[Saved entries]
- - - - - - -

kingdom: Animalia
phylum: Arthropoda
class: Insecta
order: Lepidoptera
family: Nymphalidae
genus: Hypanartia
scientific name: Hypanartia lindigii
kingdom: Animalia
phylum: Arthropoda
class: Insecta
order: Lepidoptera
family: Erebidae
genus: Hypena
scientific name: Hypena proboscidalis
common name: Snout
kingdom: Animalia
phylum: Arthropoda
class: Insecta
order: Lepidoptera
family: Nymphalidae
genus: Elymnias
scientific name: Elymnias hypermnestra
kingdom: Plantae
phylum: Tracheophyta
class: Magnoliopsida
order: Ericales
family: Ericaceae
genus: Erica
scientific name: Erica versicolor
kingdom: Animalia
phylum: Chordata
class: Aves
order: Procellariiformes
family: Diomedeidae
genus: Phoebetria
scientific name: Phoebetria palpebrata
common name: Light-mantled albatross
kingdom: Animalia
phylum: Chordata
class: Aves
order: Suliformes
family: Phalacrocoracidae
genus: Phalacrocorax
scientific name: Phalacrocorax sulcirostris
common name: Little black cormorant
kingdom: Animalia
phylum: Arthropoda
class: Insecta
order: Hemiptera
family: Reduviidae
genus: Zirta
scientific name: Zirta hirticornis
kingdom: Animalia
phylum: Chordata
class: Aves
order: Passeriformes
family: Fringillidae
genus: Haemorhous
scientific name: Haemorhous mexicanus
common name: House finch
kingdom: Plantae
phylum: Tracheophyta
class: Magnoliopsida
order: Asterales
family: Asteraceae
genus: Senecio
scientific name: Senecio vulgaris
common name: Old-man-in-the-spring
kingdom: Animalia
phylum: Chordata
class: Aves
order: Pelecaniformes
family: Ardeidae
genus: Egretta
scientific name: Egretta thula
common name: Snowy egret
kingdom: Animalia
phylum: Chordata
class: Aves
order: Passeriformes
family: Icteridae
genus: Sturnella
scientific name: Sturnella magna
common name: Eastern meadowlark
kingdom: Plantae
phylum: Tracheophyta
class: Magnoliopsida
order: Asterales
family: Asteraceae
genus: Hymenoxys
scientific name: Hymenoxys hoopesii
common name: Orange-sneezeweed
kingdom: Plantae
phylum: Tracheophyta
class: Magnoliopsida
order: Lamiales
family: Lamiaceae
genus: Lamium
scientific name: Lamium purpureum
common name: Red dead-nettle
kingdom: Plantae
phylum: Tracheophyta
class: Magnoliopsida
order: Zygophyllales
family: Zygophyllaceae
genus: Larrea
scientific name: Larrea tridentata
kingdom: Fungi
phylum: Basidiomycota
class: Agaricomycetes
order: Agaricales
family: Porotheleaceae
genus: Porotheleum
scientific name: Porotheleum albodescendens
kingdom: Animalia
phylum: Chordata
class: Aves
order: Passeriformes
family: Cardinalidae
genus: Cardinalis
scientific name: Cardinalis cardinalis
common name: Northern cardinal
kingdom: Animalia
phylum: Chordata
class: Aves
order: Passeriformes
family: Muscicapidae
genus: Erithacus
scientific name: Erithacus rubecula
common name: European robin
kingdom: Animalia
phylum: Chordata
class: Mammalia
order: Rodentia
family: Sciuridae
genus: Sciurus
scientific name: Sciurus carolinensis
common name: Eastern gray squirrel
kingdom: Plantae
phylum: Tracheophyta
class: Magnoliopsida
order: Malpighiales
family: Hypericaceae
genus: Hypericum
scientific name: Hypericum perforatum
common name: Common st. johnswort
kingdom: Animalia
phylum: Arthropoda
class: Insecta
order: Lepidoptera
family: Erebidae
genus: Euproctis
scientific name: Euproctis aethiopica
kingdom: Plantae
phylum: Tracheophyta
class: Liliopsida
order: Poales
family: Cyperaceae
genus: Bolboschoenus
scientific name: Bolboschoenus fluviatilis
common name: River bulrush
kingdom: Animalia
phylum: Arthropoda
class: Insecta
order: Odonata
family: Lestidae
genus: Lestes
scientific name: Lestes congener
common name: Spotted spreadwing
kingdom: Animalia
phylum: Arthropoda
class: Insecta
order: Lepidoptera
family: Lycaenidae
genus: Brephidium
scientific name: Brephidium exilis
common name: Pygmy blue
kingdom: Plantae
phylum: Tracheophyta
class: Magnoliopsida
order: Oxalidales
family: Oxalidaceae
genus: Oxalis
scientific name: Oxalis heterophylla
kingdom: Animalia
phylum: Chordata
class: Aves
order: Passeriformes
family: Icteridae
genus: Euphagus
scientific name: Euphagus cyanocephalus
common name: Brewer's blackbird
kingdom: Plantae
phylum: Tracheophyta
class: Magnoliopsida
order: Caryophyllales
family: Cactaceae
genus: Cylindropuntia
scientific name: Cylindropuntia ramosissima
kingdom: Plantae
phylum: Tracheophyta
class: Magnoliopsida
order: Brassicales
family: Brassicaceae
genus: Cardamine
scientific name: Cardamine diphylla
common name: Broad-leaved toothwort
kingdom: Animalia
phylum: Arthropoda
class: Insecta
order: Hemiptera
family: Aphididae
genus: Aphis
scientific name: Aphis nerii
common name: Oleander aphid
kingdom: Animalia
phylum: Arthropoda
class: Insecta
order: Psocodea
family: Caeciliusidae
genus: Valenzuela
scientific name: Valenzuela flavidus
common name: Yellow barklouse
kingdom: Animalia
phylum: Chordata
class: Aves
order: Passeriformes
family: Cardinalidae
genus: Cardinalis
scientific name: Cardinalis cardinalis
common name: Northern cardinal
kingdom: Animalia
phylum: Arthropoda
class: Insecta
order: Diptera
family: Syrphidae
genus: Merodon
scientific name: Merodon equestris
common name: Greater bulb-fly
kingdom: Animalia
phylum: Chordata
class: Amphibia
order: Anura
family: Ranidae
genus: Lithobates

- - - - - - -

*WHAT IS ASKED*.
Reproduce the saved entries line for line, keeping every word and mark unchanged.

*CORRECT RESULT*.
kingdom: Animalia
phylum: Arthropoda
class: Insecta
order: Lepidoptera
family: Nymphalidae
genus: Hypanartia
scientific name: Hypanartia lindigii
kingdom: Animalia
phylum: Arthropoda
class: Insecta
order: Lepidoptera
family: Erebidae
genus: Hypena
scientific name: Hypena proboscidalis
common name: Snout
kingdom: Animalia
phylum: Arthropoda
class: Insecta
order: Lepidoptera
family: Nymphalidae
genus: Elymnias
scientific name: Elymnias hypermnestra
kingdom: Plantae
phylum: Tracheophyta
class: Magnoliopsida
order: Ericales
family: Ericaceae
genus: Erica
scientific name: Erica versicolor
kingdom: Animalia
phylum: Chordata
class: Aves
order: Procellariiformes
family: Diomedeidae
genus: Phoebetria
scientific name: Phoebetria palpebrata
common name: Light-mantled albatross
kingdom: Animalia
phylum: Chordata
class: Aves
order: Suliformes
family: Phalacrocoracidae
genus: Phalacrocorax
scientific name: Phalacrocorax sulcirostris
common name: Little black cormorant
kingdom: Animalia
phylum: Arthropoda
class: Insecta
order: Hemiptera
family: Reduviidae
genus: Zirta
scientific name: Zirta hirticornis
kingdom: Animalia
phylum: Chordata
class: Aves
order: Passeriformes
family: Fringillidae
genus: Haemorhous
scientific name: Haemorhous mexicanus
common name: House finch
kingdom: Plantae
phylum: Tracheophyta
class: Magnoliopsida
order: Asterales
family: Asteraceae
genus: Senecio
scientific name: Senecio vulgaris
common name: Old-man-in-the-spring
kingdom: Animalia
phylum: Chordata
class: Aves
order: Pelecaniformes
family: Ardeidae
genus: Egretta
scientific name: Egretta thula
common name: Snowy egret
kingdom: Animalia
phylum: Chordata
class: Aves
order: Passeriformes
family: Icteridae
genus: Sturnella
scientific name: Sturnella magna
common name: Eastern meadowlark
kingdom: Plantae
phylum: Tracheophyta
class: Magnoliopsida
order: Asterales
family: Asteraceae
genus: Hymenoxys
scientific name: Hymenoxys hoopesii
common name: Orange-sneezeweed
kingdom: Plantae
phylum: Tracheophyta
class: Magnoliopsida
order: Lamiales
family: Lamiaceae
genus: Lamium
scientific name: Lamium purpureum
common name: Red dead-nettle
kingdom: Plantae
phylum: Tracheophyta
class: Magnoliopsida
order: Zygophyllales
family: Zygophyllaceae
genus: Larrea
scientific name: Larrea tridentata
kingdom: Fungi
phylum: Basidiomycota
class: Agaricomycetes
order: Agaricales
family: Porotheleaceae
genus: Porotheleum
scientific name: Porotheleum albodescendens
kingdom: Animalia
phylum: Chordata
class: Aves
order: Passeriformes
family: Cardinalidae
genus: Cardinalis
scientific name: Cardinalis cardinalis
common name: Northern cardinal
kingdom: Animalia
phylum: Chordata
class: Aves
order: Passeriformes
family: Muscicapidae
genus: Erithacus
scientific name: Erithacus rubecula
common name: European robin
kingdom: Animalia
phylum: Chordata
class: Mammalia
order: Rodentia
family: Sciuridae
genus: Sciurus
scientific name: Sciurus carolinensis
common name: Eastern gray squirrel
kingdom: Plantae
phylum: Tracheophyta
class: Magnoliopsida
order: Malpighiales
family: Hypericaceae
genus: Hypericum
scientific name: Hypericum perforatum
common name: Common st. johnswort
kingdom: Animalia
phylum: Arthropoda
class: Insecta
order: Lepidoptera
family: Erebidae
genus: Euproctis
scientific name: Euproctis aethiopica
kingdom: Plantae
phylum: Tracheophyta
class: Liliopsida
order: Poales
family: Cyperaceae
genus: Bolboschoenus
scientific name: Bolboschoenus fluviatilis
common name: River bulrush
kingdom: Animalia
phylum: Arthropoda
class: Insecta
order: Odonata
family: Lestidae
genus: Lestes
scientific name: Lestes congener
common name: Spotted spreadwing
kingdom: Animalia
phylum: Arthropoda
class: Insecta
order: Lepidoptera
family: Lycaenidae
genus: Brephidium
scientific name: Brephidium exilis
common name: Pygmy blue
kingdom: Plantae
phylum: Tracheophyta
class: Magnoliopsida
order: Oxalidales
family: Oxalidaceae
genus: Oxalis
scientific name: Oxalis heterophylla
kingdom: Animalia
phylum: Chordata
class: Aves
order: Passeriformes
family: Icteridae
genus: Euphagus
scientific name: Euphagus cyanocephalus
common name: Brewer's blackbird
kingdom: Plantae
phylum: Tracheophyta
class: Magnoliopsida
order: Caryophyllales
family: Cactaceae
genus: Cylindropuntia
scientific name: Cylindropuntia ramosissima
kingdom: Plantae
phylum: Tracheophyta
class: Magnoliopsida
order: Brassicales
family: Brassicaceae
genus: Cardamine
scientific name: Cardamine diphylla
common name: Broad-leaved toothwort
kingdom: Animalia
phylum: Arthropoda
class: Insecta
order: Hemiptera
family: Aphididae
genus: Aphis
scientific name: Aphis nerii
common name: Oleander aphid
kingdom: Animalia
phylum: Arthropoda
class: Insecta
order: Psocodea
family: Caeciliusidae
genus: Valenzuela
scientific name: Valenzuela flavidus
common name: Yellow barklouse
kingdom: Animalia
phylum: Chordata
class: Aves
order: Passeriformes
family: Cardinalidae
genus: Cardinalis
scientific name: Cardinalis cardinalis
common name: Northern cardinal
kingdom: Animalia
phylum: Arthropoda
class: Insecta
order: Diptera
family: Syrphidae
genus: Merodon
scientific name: Merodon equestris
common name: Greater bulb-fly
kingdom: Animalia
phylum: Chordata
class: Amphibia
order: Anura
family: Ranidae
genus: Lithobates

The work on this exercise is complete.